*BRIEF:*
Look through the material and copy each line holding "wrist".

*MATERIAL SHOWN:*

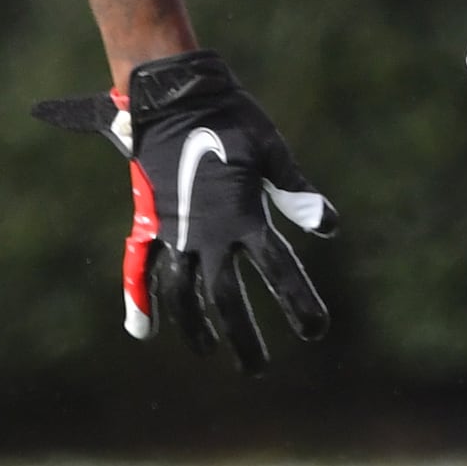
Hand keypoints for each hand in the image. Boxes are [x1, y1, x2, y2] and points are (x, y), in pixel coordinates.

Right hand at [32, 50, 331, 371]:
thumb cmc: (230, 117)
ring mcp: (175, 230)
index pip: (279, 268)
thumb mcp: (270, 149)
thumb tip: (326, 227)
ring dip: (194, 326)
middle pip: (225, 298)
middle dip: (242, 336)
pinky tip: (143, 332)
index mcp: (243, 214)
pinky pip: (140, 268)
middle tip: (257, 369)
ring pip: (181, 293)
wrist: (172, 95)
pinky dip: (140, 300)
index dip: (299, 301)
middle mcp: (207, 232)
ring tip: (208, 349)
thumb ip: (296, 191)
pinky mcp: (151, 222)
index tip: (315, 330)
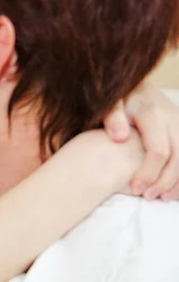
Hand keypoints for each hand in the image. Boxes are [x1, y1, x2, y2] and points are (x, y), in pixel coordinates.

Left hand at [101, 81, 178, 200]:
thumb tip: (120, 137)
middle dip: (164, 181)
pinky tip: (173, 188)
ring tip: (162, 198)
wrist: (132, 83)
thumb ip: (112, 118)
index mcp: (153, 114)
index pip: (159, 151)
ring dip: (178, 180)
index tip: (134, 188)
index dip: (149, 173)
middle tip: (147, 197)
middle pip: (177, 157)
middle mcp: (172, 119)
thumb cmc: (117, 96)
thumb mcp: (109, 103)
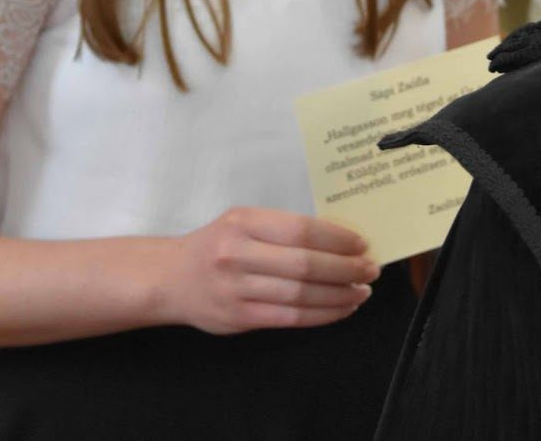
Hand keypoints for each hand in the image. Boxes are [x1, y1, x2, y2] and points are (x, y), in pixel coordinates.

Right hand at [162, 207, 377, 334]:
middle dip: (345, 269)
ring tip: (362, 291)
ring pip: (300, 295)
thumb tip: (338, 240)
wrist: (169, 278)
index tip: (361, 244)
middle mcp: (237, 253)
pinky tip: (341, 308)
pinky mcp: (238, 318)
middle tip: (370, 270)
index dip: (337, 239)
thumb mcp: (241, 222)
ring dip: (339, 295)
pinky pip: (290, 318)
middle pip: (304, 264)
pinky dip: (322, 314)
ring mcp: (236, 288)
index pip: (301, 230)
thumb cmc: (215, 245)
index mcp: (243, 222)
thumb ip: (281, 229)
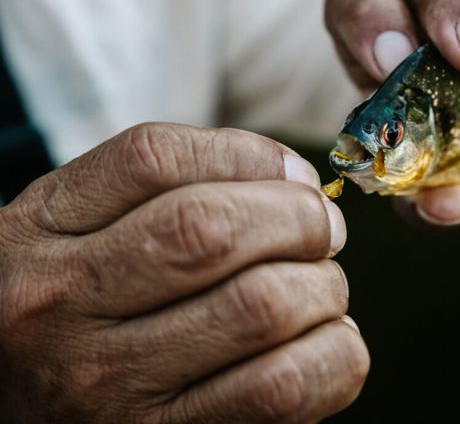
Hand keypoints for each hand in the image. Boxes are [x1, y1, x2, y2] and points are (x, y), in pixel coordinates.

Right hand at [0, 123, 368, 421]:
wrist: (17, 398)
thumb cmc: (76, 298)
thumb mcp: (82, 224)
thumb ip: (175, 184)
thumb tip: (298, 182)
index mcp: (43, 230)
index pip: (156, 159)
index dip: (252, 156)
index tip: (294, 176)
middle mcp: (63, 305)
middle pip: (214, 231)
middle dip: (302, 220)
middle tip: (323, 231)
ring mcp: (110, 384)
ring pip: (261, 306)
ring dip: (322, 286)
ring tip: (319, 287)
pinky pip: (282, 388)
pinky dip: (333, 351)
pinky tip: (323, 339)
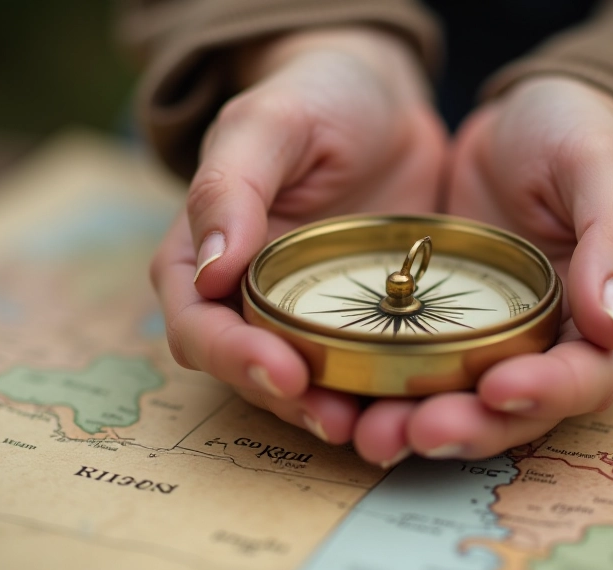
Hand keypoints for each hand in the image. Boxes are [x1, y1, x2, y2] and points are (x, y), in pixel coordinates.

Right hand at [149, 27, 446, 456]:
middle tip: (335, 419)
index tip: (282, 369)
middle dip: (289, 402)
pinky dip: (383, 394)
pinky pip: (366, 368)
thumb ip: (230, 187)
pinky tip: (413, 405)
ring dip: (336, 413)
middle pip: (252, 370)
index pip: (198, 325)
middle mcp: (246, 299)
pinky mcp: (362, 322)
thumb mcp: (268, 124)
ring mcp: (306, 316)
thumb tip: (208, 271)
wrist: (381, 100)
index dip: (234, 356)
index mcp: (202, 257)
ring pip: (308, 384)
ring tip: (377, 430)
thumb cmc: (313, 97)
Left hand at [385, 76, 612, 459]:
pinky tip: (345, 404)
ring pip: (464, 404)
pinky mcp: (446, 334)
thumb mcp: (602, 163)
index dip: (548, 392)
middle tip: (418, 432)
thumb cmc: (574, 132)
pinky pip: (418, 373)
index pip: (590, 375)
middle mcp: (558, 345)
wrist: (513, 122)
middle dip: (471, 427)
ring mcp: (499, 344)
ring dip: (420, 426)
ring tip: (373, 433)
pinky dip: (385, 393)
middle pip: (520, 411)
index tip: (499, 389)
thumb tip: (612, 324)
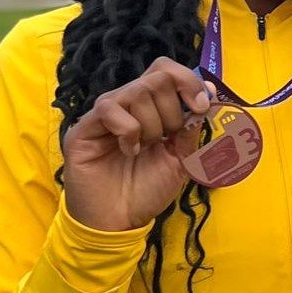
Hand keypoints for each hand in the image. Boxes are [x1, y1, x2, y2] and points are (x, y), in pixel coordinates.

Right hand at [61, 58, 212, 231]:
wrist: (119, 222)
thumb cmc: (147, 191)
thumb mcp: (181, 159)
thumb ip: (191, 128)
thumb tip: (207, 94)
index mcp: (150, 108)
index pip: (165, 70)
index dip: (188, 81)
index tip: (201, 106)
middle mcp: (127, 104)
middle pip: (157, 78)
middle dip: (172, 111)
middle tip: (165, 140)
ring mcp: (105, 114)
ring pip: (137, 92)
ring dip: (152, 125)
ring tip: (144, 149)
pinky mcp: (84, 128)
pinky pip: (111, 109)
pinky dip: (129, 131)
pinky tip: (128, 151)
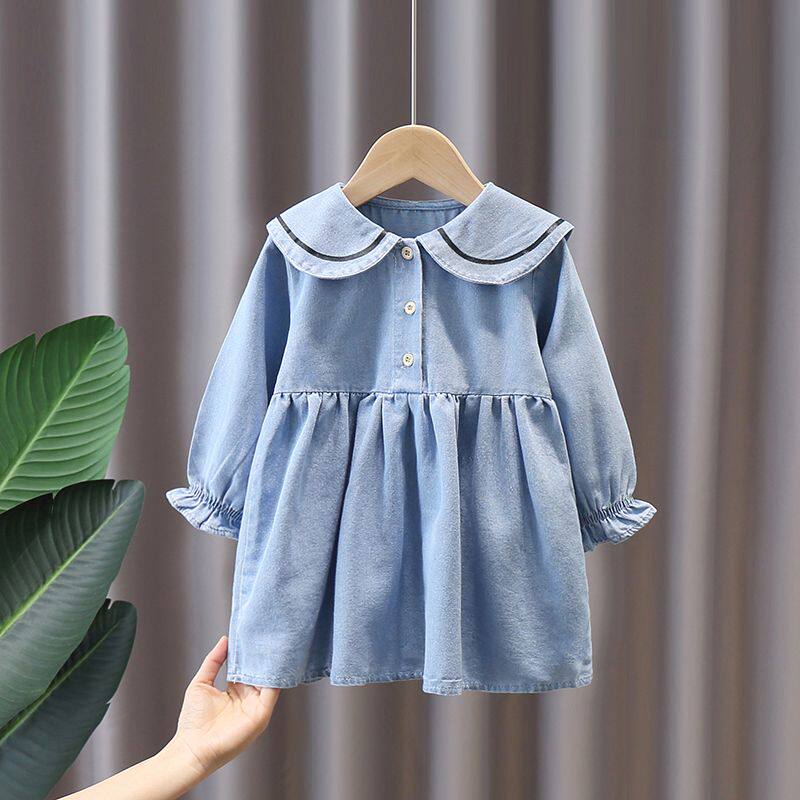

*COMPLETED EXERCISE:*
wrist: (172, 95)
wrist: (132, 83)
wrist: (169, 278)
wrist: (17, 398)
wrist: (381, 100)
wrist: (513, 122)
wrist: (119, 222)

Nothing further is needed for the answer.